32 握手を交わす、君と
月が漆黒の空を照らす頃、二人の少女が対面していた。一人は感謝と困惑の表情を浮かべて、もう一人は屈託のない笑顔を浮かべて。
「………あなたは誰?なんで私なんかを助けてくれたの?」
「それはねぇ…………えっとぉ…………本当に言わなきゃダメかな?」
ダボダボの服を着た桃毛の少女がそう問うと、彼女より少し年上であろう茶髪の少女が小さく頷く。すると桃毛の少女は少し困った表情で頭をぽりぽり掻いて、悩み出した。そして茶髪の少女に近くに寄るようにと手招きをして、少女が充分近づいてから少女に回答をする。
「…………それはね、君が巨乳系ロリだからだよ」
「きょにゅうけいろり?」
茶髪の少女は聞いたこともない単語に首をかしげる。
「胸の大きい、幼女のことだよ」
その様子を見た桃毛の少女は単語の意味を茶髪の少女に教える。すると茶髪の少女は『そうなんだ』と小さく呟き、しばらくするとまた疑問が浮かんできたようで、首をかしげる。
「あなたもろりでしょ、私よりも。なんで私だったの?」
「ーーなっっ‼︎それを言ったらあかんで…………」
「私、悪いこと言った?それに、なんでろりだったら助けるの?」
「…………………………………」
桃毛の少女はどこまでも純粋な茶髪の少女の疑問を浴びせられて、口から魂のような白い煙のようなものがチロチロと漏れてきている。

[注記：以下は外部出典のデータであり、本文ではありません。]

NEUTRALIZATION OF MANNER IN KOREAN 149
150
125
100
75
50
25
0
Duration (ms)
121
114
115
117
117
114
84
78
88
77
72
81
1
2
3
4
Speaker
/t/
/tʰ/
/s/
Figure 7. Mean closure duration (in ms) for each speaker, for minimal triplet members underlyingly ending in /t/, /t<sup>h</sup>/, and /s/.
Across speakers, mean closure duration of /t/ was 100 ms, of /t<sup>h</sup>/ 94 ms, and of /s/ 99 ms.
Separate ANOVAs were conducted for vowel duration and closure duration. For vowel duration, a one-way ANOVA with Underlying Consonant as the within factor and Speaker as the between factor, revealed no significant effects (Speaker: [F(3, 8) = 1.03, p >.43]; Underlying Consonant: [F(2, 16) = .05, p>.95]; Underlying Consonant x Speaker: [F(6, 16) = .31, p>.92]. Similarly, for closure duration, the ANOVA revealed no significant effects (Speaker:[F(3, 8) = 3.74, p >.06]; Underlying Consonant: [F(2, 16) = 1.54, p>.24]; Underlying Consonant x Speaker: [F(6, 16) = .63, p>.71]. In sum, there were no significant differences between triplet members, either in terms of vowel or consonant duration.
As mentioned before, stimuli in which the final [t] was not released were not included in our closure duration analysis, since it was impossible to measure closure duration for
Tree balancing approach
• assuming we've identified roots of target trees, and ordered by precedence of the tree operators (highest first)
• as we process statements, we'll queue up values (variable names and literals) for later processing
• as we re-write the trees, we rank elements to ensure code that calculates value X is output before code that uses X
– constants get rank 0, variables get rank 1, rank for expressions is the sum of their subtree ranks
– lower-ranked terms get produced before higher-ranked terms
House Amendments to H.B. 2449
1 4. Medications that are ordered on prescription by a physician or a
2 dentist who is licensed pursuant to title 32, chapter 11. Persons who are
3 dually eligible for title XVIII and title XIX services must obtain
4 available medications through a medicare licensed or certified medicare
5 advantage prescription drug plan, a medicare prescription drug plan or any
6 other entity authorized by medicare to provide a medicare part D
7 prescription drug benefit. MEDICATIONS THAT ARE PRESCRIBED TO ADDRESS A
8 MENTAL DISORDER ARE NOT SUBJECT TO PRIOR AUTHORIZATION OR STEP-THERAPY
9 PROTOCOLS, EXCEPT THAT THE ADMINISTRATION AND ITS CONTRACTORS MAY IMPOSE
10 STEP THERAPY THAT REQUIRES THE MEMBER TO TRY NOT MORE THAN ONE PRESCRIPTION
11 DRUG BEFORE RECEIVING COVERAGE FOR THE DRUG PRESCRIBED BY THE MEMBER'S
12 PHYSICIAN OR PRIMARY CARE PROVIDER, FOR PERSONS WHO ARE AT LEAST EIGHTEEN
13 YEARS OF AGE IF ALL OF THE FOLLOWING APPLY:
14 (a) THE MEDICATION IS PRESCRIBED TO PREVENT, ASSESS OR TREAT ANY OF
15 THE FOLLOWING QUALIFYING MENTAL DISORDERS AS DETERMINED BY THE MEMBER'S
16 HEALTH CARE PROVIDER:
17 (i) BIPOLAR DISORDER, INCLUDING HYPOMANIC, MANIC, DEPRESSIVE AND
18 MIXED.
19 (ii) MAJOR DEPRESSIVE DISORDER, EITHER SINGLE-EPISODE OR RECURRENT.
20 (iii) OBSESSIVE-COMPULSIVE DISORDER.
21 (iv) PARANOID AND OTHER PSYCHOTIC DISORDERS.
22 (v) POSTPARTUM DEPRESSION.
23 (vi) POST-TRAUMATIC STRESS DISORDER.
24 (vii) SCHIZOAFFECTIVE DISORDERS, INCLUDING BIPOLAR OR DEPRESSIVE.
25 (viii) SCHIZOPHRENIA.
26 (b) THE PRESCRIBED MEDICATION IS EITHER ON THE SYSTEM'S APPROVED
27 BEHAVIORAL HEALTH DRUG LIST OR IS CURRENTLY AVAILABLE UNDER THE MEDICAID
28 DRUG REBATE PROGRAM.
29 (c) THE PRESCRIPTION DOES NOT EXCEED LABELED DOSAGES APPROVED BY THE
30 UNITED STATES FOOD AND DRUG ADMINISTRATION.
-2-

「……ん。よくわからないけど、助けてくれてありがとう」
「どういたしましてと言いたいところだけど、まだお互いなまえを知らなかったね。私はフーリエ、こう見えても三百歳の大精霊なんだよ?最近封印されてたけど寝返りをうったら解けたんで適当にフラついてたわけ。あなたは?」
「わ……私はミュウル。性奴隷として闇市に出荷されるところをあなたに助けてもらった」
「ま、これからよろしくねミュウル」
「え?これから⁉︎私、あなたについていくなんt…………」
少女が全て言い終わる前に、二人の少女は握手を交わしていた。